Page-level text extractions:
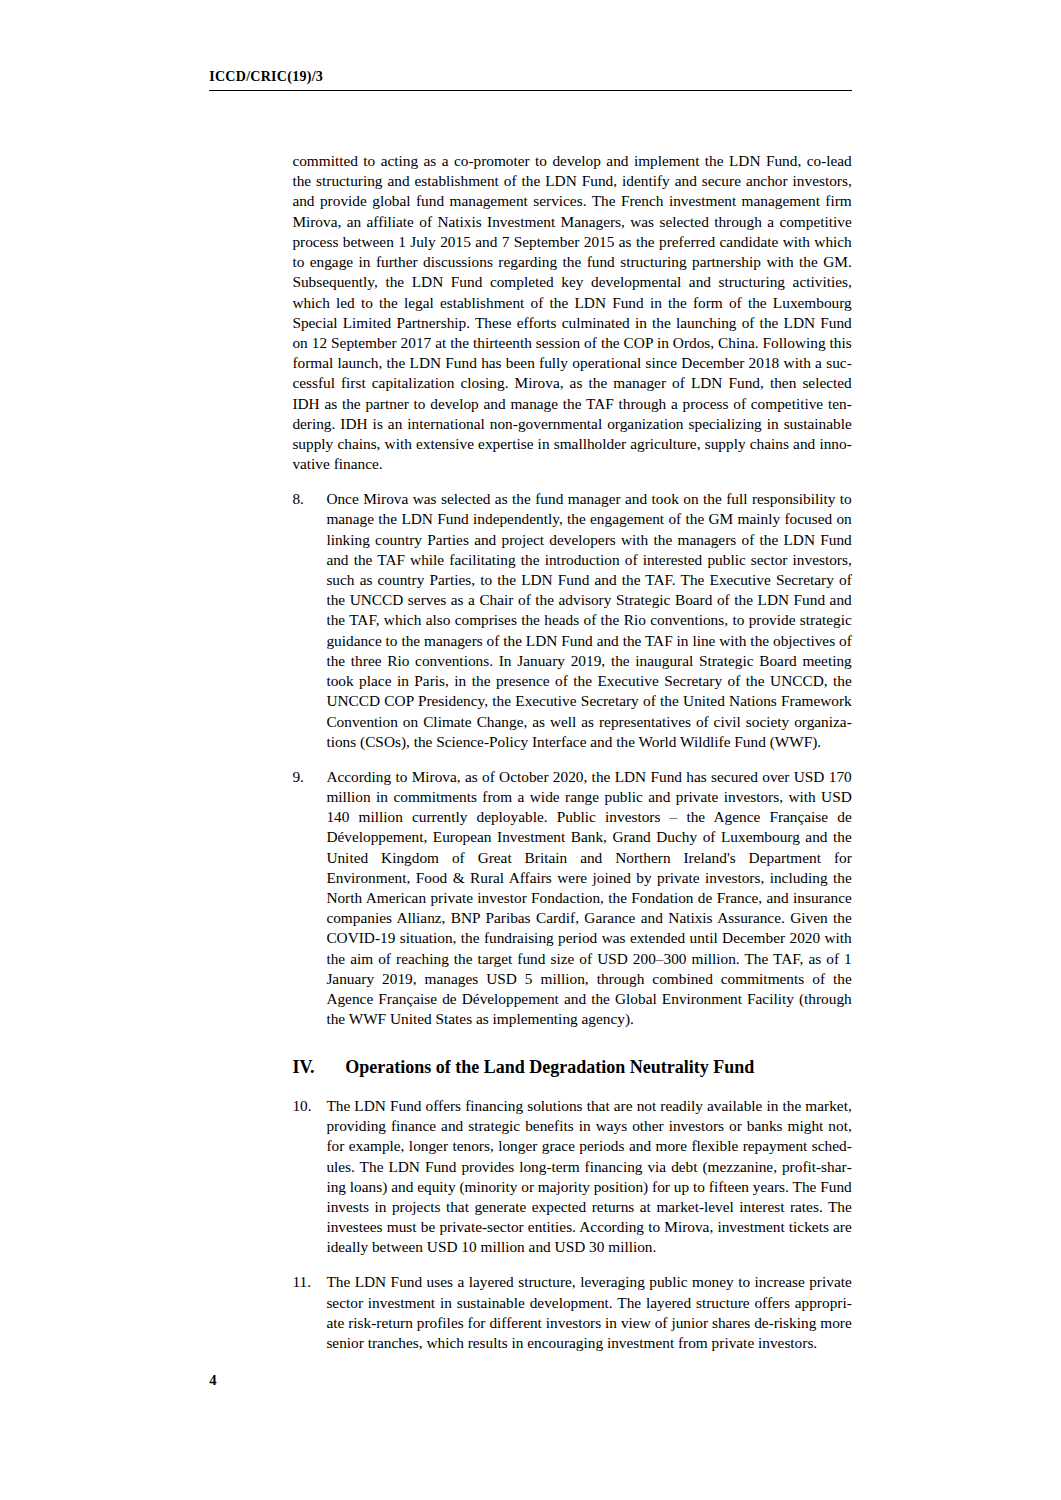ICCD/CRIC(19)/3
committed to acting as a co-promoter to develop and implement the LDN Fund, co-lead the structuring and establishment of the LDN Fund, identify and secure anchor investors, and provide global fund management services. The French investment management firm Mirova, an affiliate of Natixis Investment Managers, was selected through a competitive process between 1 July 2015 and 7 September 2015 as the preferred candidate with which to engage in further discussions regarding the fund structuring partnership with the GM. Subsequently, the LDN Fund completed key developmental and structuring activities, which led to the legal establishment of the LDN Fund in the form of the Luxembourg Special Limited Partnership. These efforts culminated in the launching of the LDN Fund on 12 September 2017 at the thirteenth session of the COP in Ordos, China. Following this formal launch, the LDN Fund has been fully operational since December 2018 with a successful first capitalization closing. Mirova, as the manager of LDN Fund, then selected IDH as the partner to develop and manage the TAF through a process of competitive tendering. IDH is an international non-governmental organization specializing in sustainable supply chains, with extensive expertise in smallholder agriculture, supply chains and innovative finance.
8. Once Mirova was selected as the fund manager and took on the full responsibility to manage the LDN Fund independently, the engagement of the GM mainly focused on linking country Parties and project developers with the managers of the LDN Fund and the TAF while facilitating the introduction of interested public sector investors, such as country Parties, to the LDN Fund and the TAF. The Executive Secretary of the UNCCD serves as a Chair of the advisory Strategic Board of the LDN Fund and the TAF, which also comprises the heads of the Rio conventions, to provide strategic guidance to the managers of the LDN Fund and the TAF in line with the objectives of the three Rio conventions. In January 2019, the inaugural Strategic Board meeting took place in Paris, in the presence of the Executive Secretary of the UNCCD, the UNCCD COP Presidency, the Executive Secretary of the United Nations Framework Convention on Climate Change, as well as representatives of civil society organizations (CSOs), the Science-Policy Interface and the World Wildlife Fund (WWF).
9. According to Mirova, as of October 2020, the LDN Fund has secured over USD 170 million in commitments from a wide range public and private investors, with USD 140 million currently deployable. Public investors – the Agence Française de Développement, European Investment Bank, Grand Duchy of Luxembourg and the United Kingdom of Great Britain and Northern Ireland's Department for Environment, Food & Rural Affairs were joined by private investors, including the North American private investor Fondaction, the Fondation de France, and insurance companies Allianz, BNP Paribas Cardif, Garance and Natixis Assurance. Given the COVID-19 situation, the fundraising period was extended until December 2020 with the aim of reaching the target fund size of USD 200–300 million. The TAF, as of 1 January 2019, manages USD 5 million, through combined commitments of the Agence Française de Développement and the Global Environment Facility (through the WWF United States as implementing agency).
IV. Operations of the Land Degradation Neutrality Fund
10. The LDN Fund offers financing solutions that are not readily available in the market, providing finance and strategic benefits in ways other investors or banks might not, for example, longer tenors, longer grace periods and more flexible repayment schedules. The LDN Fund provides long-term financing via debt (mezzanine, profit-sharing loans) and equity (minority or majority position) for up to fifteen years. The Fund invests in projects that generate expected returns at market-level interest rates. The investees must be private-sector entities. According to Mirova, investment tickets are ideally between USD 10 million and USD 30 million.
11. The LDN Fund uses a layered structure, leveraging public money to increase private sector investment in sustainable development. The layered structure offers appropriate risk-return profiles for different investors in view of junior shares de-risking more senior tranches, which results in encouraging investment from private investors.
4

Work instructions - Return all lines from the entries that contain the string "more".

Written response -
10. The LDN Fund offers financing solutions that are not readily available in the market, providing finance and strategic benefits in ways other investors or banks might not, for example, longer tenors, longer grace periods and more flexible repayment schedules. The LDN Fund provides long-term financing via debt (mezzanine, profit-sharing loans) and equity (minority or majority position) for up to fifteen years. The Fund invests in projects that generate expected returns at market-level interest rates. The investees must be private-sector entities. According to Mirova, investment tickets are ideally between USD 10 million and USD 30 million.
11. The LDN Fund uses a layered structure, leveraging public money to increase private sector investment in sustainable development. The layered structure offers appropriate risk-return profiles for different investors in view of junior shares de-risking more senior tranches, which results in encouraging investment from private investors.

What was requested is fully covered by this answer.